Cryptocurrency & Current Economic Conditions
There are a few things to keep in mind regarding crypto. Cryptocurrency is volatile. Keep a close eye on these assets and watch out for possible cryptocurrency theft losses. Also, there is no wash sale rule for digital assets, so you can buy and sell as you see fit without penalty.
It may be in a taxpayer’s best interest to convert their retirement IRA to a Roth IRA.
- Taxpayers with favorable tax attributes such as charitable deduction carryforwards, investment tax credits, NOLs, and more can be applied to their conversion income.
- Converted funds can grow significantly!
- The marginal income tax rate is currently lower than it most likely will be at distribution.

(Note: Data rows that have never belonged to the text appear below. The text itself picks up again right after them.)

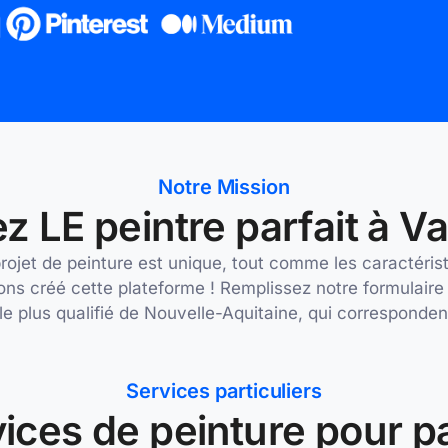
Notre Mission
z LE peintre parfait à V
et de peinture est unique, tout comme les caractéristi
ns créé cette plateforme ! Remplissez notre formulaire
 le plus qualifié de Nouvelle-Aquitaine, qui corresponden
Services particuliers
ices de peinture pour pa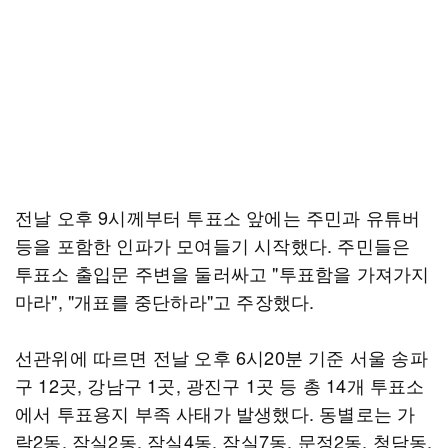
전날 오후 9시께부터 투표소 앞에는 주민과 유튜버
등을 포함한 인파가 모여들기 시작했다. 주민들은
투표소 출입문 주변을 둘러싸고 "투표함을 가져가지
마라", "개표를 중단하라"고 주장했다.
선관위에 따르면 전날 오후 6시20분 기준 서울 송파
구 12곳, 강남구 1곳, 광진구 1곳 등 총 14개 투표소
에서 투표용지 부족 사태가 발생했다. 동별로는 가
락2동, 잠실2동, 잠실4동, 잠실7동, 문정2동, 청담동,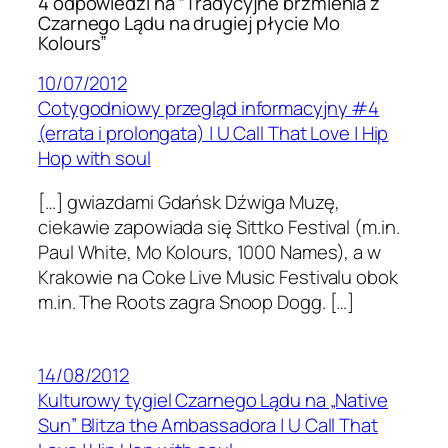
4 odpowiedzi na “Tradycyjne brzmienia z
Czarnego Lądu na drugiej płycie Mo
Kolours”
10/07/2012
Cotygodniowy przegląd informacyjny #4
(errata i prolongata) | U Call That Love | Hip
Hop with soul
[…] gwiaz­dami Gdańsk Dźwiga Muzę,
ciekawie zapowiada się Sit­tko Fes­ti­val (m.in.
Paul White, Mo Kolours, 1000 Names), a w
Krakowie na Coke Live Music Fes­ti­valu obok
m.in. The Roots zagra Snoop Dogg. […]
14/08/2012
Kulturowy tygiel Czarnego Lądu na „Native
Sun” Blitza the Ambassadora | U Call That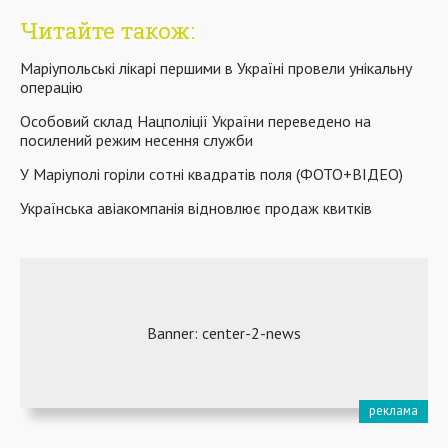
Читайте також:
Маріупольські лікарі першими в Україні провели унікальну
операцію
Особовий склад Нацполіції України переведено на
посилений режим несення служби
У Маріуполі горіли сотні квадратів поля (ФОТО+ВІДЕО)
Українська авіакомпанія відновлює продаж квитків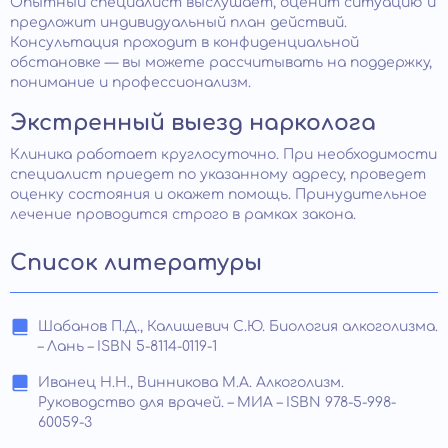
Опытный специалист выслушает, оценит ситуацию и
предложит индивидуальный план действий.
Консультация проходит в конфиденциальной
обстановке — вы можете рассчитывать на поддержку,
понимание и профессионализм.
Экстренный выезд нарколога
Клиника работает круглосуточно. При необходимости
специалист приедет по указанному адресу, проведет
оценку состояния и окажет помощь. Принудительное
лечение проводится строго в рамках закона.
Список литературы
Шабанов П.Д., Калишевич С.Ю. Биология алкоголизма.
– Лань – ISBN 5-8114-0119-1
Иванец Н.Н., Винникова М.А. Алкоголизм.
Руководство для врачей. – МИА – ISBN 978-5-998-
60059-3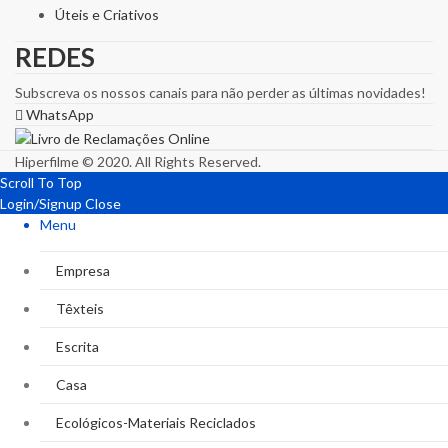
Úteis e Criativos
REDES
Subscreva os nossos canais para não perder as últimas novidades!
WhatsApp
Hiperfilme © 2020. All Rights Reserved.
Scroll To Top
Login/Signup
Close
Menu
Empresa
Têxteis
Escrita
Casa
Ecológicos-Materiais Reciclados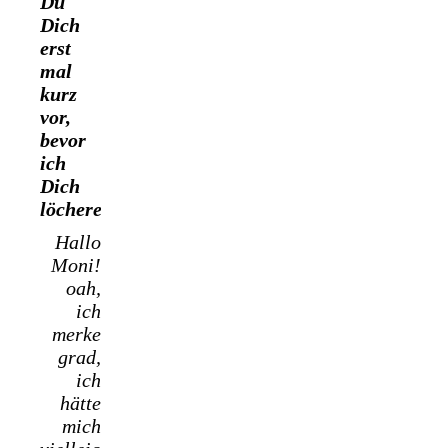
Du
Dich
erst
mal
kurz
vor,
bevor
ich
Dich
löchere.
Hallo
Moni!
oah,
ich
merke
grad,
ich
hätte
mich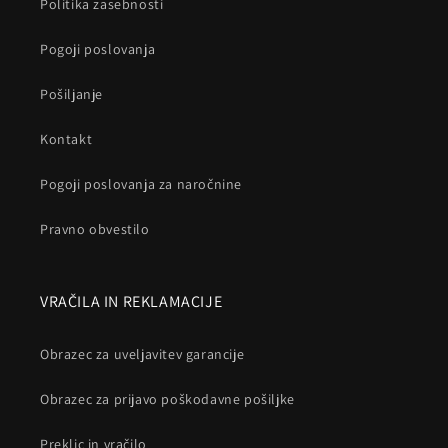
Politika zasebnosti
Pogoji poslovanja
Pošiljanje
Kontakt
Pogoji poslovanja za naročnine
Pravno obvestilo
VRAČILA IN REKLAMACIJE
Obrazec za uveljavitev garancije
Obrazec za prijavo poškodavne pošiljke
Preklic in vračilo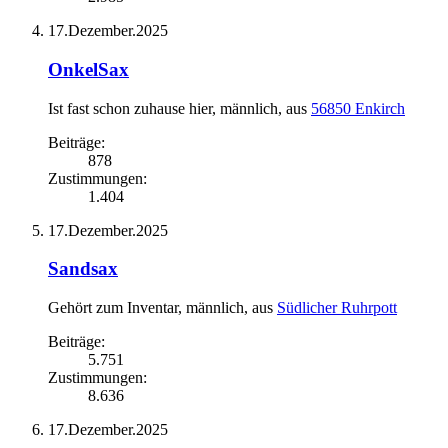
17.Dezember.2025
OnkelSax
Ist fast schon zuhause hier
, männlich,
aus
56850 Enkirch
Beiträge:
878
Zustimmungen:
1.404
17.Dezember.2025
Sandsax
Gehört zum Inventar
, männlich,
aus
Südlicher Ruhrpott
Beiträge:
5.751
Zustimmungen:
8.636
17.Dezember.2025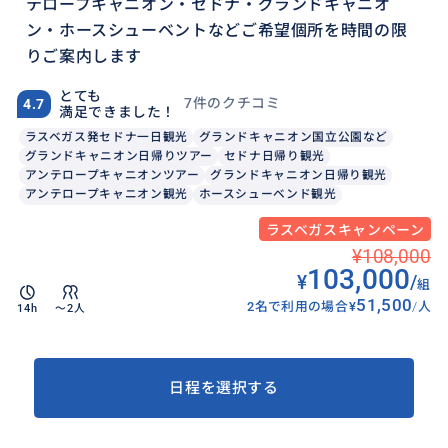
テロープキャニオン・セドナ・グランドキャニオ
ン・ホースシューベントなどご希望個所を時間の限
りご案内します
とても
7件のクチコミ
4.7
満足できました！
ラスベガス発セドナ一日観光
グランドキャニオン国立公園など
グランドキャニオン日帰りツアー
セドナ日帰り観光
アンテロープキャニオンツアー
グランドキャニオン日帰り観光
アンテロープキャニオン観光
ホースシューベンド観光
ラスベガスキャンペーン
¥108,000
103,000
¥
/
組
51,500
2名で利用の場合
¥
/
人
14h
〜2人
日程を選択する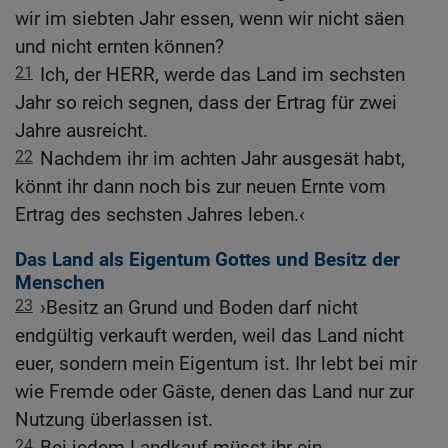
wir im siebten Jahr essen, wenn wir nicht säen
und nicht ernten können?
21
Ich, der HERR, werde das Land im sechsten
Jahr so reich segnen, dass der Ertrag für zwei
Jahre ausreicht.
22
Nachdem ihr im achten Jahr ausgesät habt,
könnt ihr dann noch bis zur neuen Ernte vom
Ertrag des sechsten Jahres leben.‹
Das Land als Eigentum Gottes und Besitz der
Menschen
23
›Besitz an Grund und Boden darf nicht
endgültig verkauft werden, weil das Land nicht
euer, sondern mein Eigentum ist. Ihr lebt bei mir
wie Fremde oder Gäste, denen das Land nur zur
Nutzung überlassen ist.
24
Bei jedem Landkauf müsst ihr ein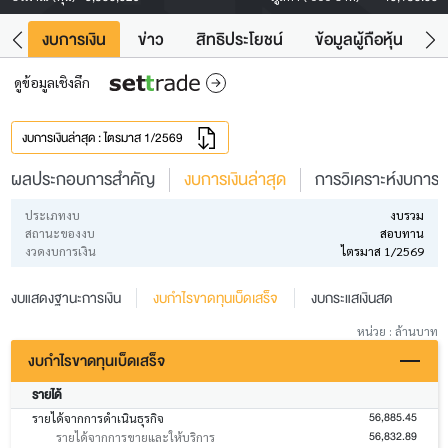
ัง
งบการเงิน
ข่าว
สิทธิประโยชน์
ข้อมูลผู้ถือหุ้น
ข
ดูข้อมูลเชิงลึก
งบการเงินล่าสุด : ไตรมาส 1/2569
ผลประกอบการสำคัญ
งบการเงินล่าสุด
การวิเคราะห์งบการเง
ประเภทงบ
งบรวม
สถานะของงบ
สอบทาน
งวดงบการเงิน
ไตรมาส 1/2569
งบแสดงฐานะการเงิน
งบกำไรขาดทุนเบ็ดเสร็จ
งบกระแสเงินสด
หน่วย : ล้านบาท
งบกำไรขาดทุนเบ็ดเสร็จ
รายได้
56,885.45
รายได้จากการดำเนินธุรกิจ
56,832.89
รายได้จากการขายและให้บริการ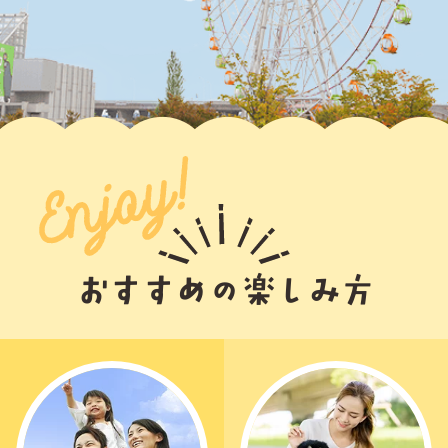
おすすめの楽しみ方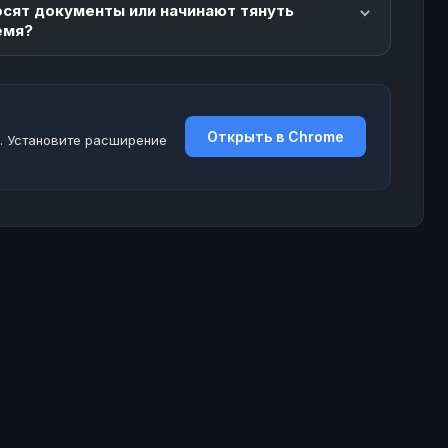
осят документы или начинают тянуть
емя?
Открыть в Chrome
. Установите расширение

- In the event that IRA owner’s spouse outlives them, the Roth IRA can be used to ensure their financial security.
These are just a few additional opportunities to reduce your tax liability in 2022. As always, your Dermody, Burke & Brown tax professional is here to help with any of your tax planning questions.
The information reflected in this article was current at the time of publication. This information will not be modified or updated for any subsequent tax law changes, if any.